— INFORMATION PROVIDED —
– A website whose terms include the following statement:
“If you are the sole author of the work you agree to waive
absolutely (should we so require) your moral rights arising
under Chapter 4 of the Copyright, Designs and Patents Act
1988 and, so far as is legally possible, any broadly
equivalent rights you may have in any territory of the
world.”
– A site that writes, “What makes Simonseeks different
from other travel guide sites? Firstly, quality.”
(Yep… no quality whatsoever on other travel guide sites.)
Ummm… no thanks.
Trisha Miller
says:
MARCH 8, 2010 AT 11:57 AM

— THE PROBLEM —
Copy each line of the records that has "guide" in it.

— EXERCISE OUTPUT —
from other travel guide sites? Firstly, quality.”
(Yep… no quality whatsoever on other travel guide sites.)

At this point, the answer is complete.